Le CPF au Service des Moins Qualifiés
Pendant des décennies, la formation professionnelle a fonctionné selon un principe cruel : ceux qui avaient le plus de diplômes étaient aussi ceux qui se formaient le plus tout au long de leur vie. Les cadres diplômés accumulaient les MBA et certifications tandis que les ouvriers sans qualification restaient figés dans leurs compétences initiales. Le Compte Personnel de Formation a commencé à fissurer ce système, offrant aux moins diplômés une voie d’accès nouvelle à la montée en compétences.
Ce n’est pas encore l’égalité parfaite, loin de là. Mais les données récentes montrent une évolution encourageante : les personnes sans baccalauréat utilisent désormais proportionnellement davantage le CPF que leur poids dans la population active ne le laisserait prévoir.
📊 Qui Utilise le CPF Selon Son Niveau de Diplôme ?
Les statistiques de la DARES publiées en 2025 permettent de mesurer précisément la répartition des utilisateurs du CPF selon leur niveau d’études.
| Niveau de diplôme | Part des utilisateurs CPF (2024) | Part dans la population active |
|---|---|---|
| Infra-bac (sans bac) | ~35-37% | ~33% |
| Baccalauréat | ~25% | ~25% |
| Bac +2 à Bac +4 | ~25% | ~27% |
| Bac +5 et plus | ~15% | ~15% |
Ce tableau révèle un phénomène intéressant.
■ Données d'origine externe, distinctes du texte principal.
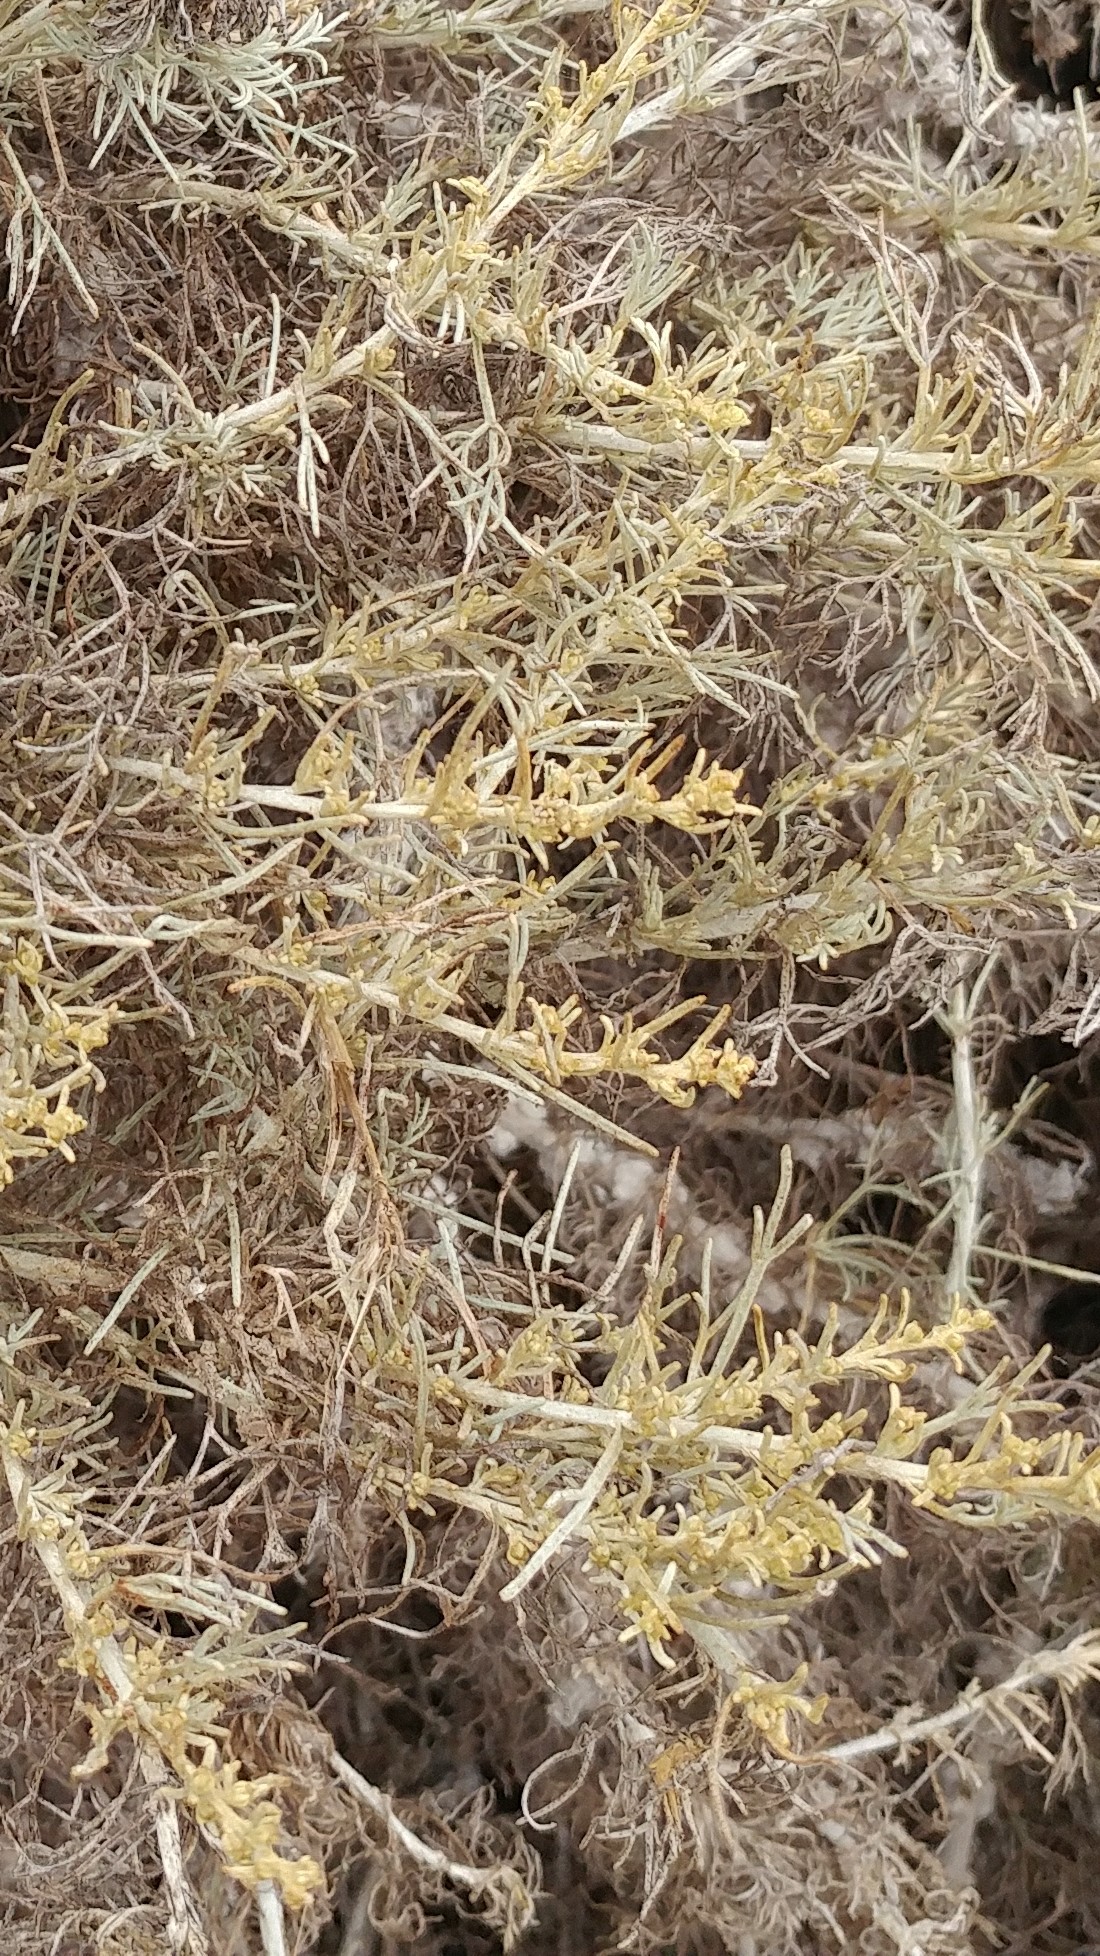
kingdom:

Les personnes sans baccalauréat représentent environ 35 à 37% des utilisateurs du CPF certaines années, alors qu’elles ne constituent que 33% de l’ensemble des actifs. Cette sur-représentation, même légère, tranche avec les décennies précédentes où les moins diplômés étaient systématiquement sous-représentés dans tous les dispositifs de formation continue.
À l’inverse, les diplômés de l’enseignement supérieur (bac +2 et au-delà) restent légèrement sous-représentés parmi les usagers du CPF par rapport à leur poids démographique. Ils ne délaissent pas la formation pour autant, mais se tournent davantage vers d’autres canaux : formations d’entreprise, certifications sectorielles, ou projets autofinancés.
🎯 Pourquoi le CPF Attire les Moins Qualifiés
Plusieurs facteurs expliquent cette appétence des non-diplômés pour le CPF.
Le permis de conduire, sésame vers l’emploi
Le permis de conduire est de très loin la formation la plus demandée via le CPF depuis 2020. En 2024, le domaine des transports (qui inclut le permis B et désormais le permis moto) représentait 45% de l’ensemble des formations CPF selon la DARES.
Or, cette formation est particulièrement prisée par les jeunes actifs peu diplômés. Pour beaucoup d’entre eux, ne pas avoir le permis représente un obstacle majeur à l’emploi, surtout en zone rurale ou périurbaine où les transports en commun sont insuffisants. Le CPF leur permet de franchir cette barrière sans avancer plusieurs milliers d’euros de leur poche. On estime que 45% des formations au permis B via CPF sont suivies par des moins de 30 ans, souvent peu ou pas diplômés.
Des formations de rattrapage
Au-delà du permis, beaucoup de formations CPF suivies par des non-diplômés visent à combler un déficit initial de qualification. Certifications professionnelles de niveau bac, titres professionnels du ministère du Travail, habilitations obligatoires : ces parcours permettent d’acquérir une reconnaissance officielle de compétences parfois exercées depuis des années sans validation formelle.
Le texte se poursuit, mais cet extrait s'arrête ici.